Written by Kate Harner

Ekiwah Adler-Beléndez.JPGWillimantic, Conn. - Eastern Connecticut State University's English Club, in collaboration with the University's Organization for Latin American Students, Education Club and Office of AccessAbility Services, will present a poetry reading by Ekiwah Adler-Beléndez on Dec. 1. The reading will start at 7 p.m. in the Paul E. Johnson Community Conference Room in the J. Eugene Smith Library. The public is invited. Admission is free.

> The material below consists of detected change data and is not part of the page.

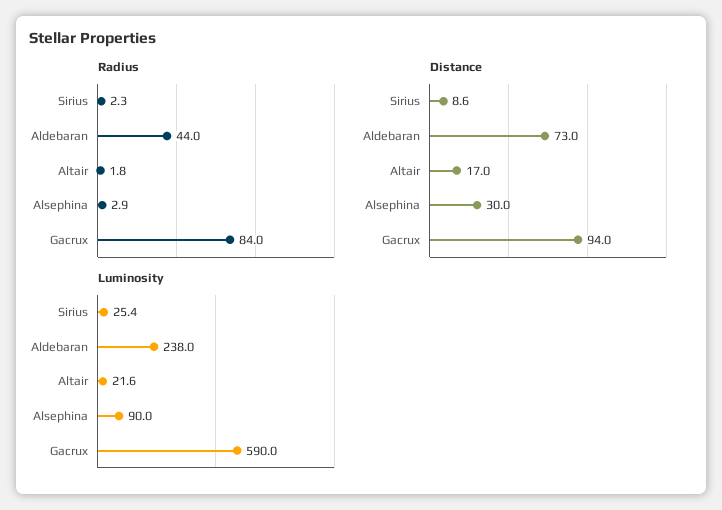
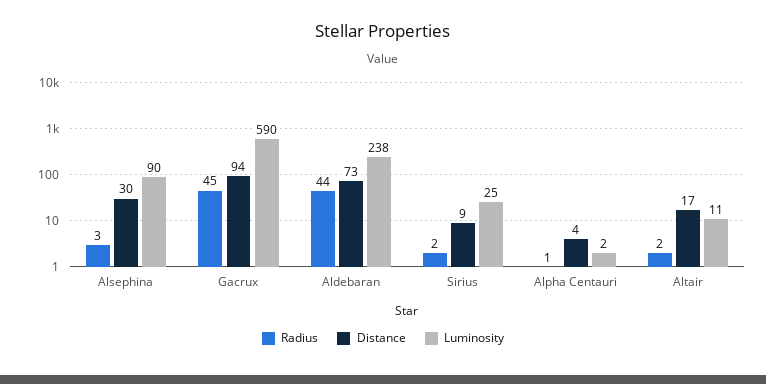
Radius, Gacrux: 84 -> 45
Luminosity, Altair: 21.6 -> 11
Radius, Alpha Centauri: none -> 1
Distance, Alpha Centauri: none -> 4
Luminosity, Alpha Centauri: none -> 2

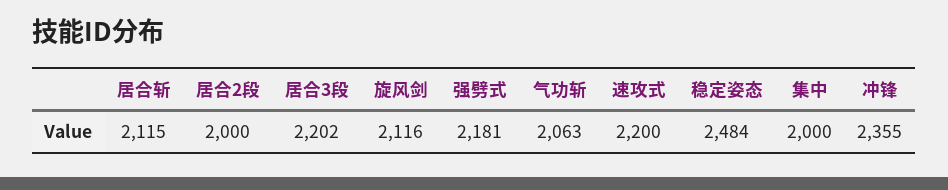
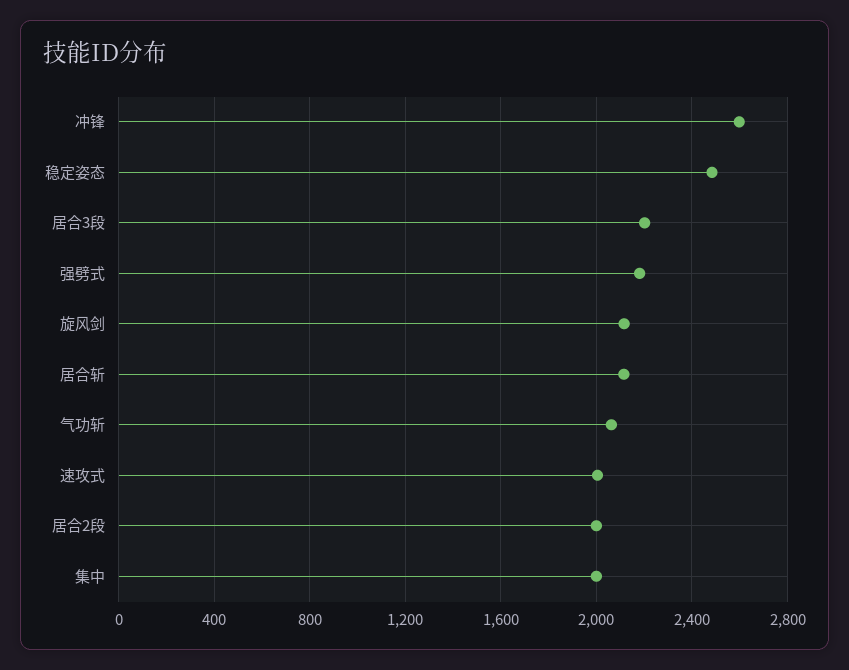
速攻式: 2200 -> 2000
冲锋: 2355 -> 2600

The 23-year-old poet was born in Amatlan, Mexico, and now lives in Massachusetts. He was considered a child prodigy when he published his first book of poems, "Soy (I Am)," at the age of 12. Two years later, he published "Palabras Inagotables (Never-ending Words)." His third book of poetry, "Weaver," was published when he was 16 years old. His fourth book, "The Coyote's Trace," features an introduction by Mary Oliver. He is currently working on a chapbook, "Love on Wheels." 

Adler-Beléndez also has written three plays and has begun writing prose. He was awarded an Honorable Mention by the Governor of the State of Morelos for the Premio Nacional de la Juventud (National Prize for the Youth). Mexico's National Fund for Culture and Arts (FONCA) granted him a six-month scholarship twice, a rare honor for someone his age.

Adler-Beléndez's story is even more unique due to the fact that he was born with cerebral palsy. He was born 10 weeks premature, weighing less than two pounds. He was featured in the NBC "Dateline" special titled, "The Gift," which followed his journey with Roy Nuzzo, a pediatric orthopedist and surgeon in New Jersey who led a team of NYU Medical Center doctors in a life-saving spinal surgery on Adler-Beléndez. He and Nuzzo were the keynote speakers at the 2006 National Association for Poetry Therapy.

"Ekiwah's poetry and life cross many cultural lines both because of his dual citizenship between Mexico and the United States, as well as the cerebral palsy with which he was born," said English Club President Kellin Atherton. "I think our students, faculty, administration and staff will be captivated by how powerful the life of one man can be, as well as how much, no matter how different we may be, such a life can impact us."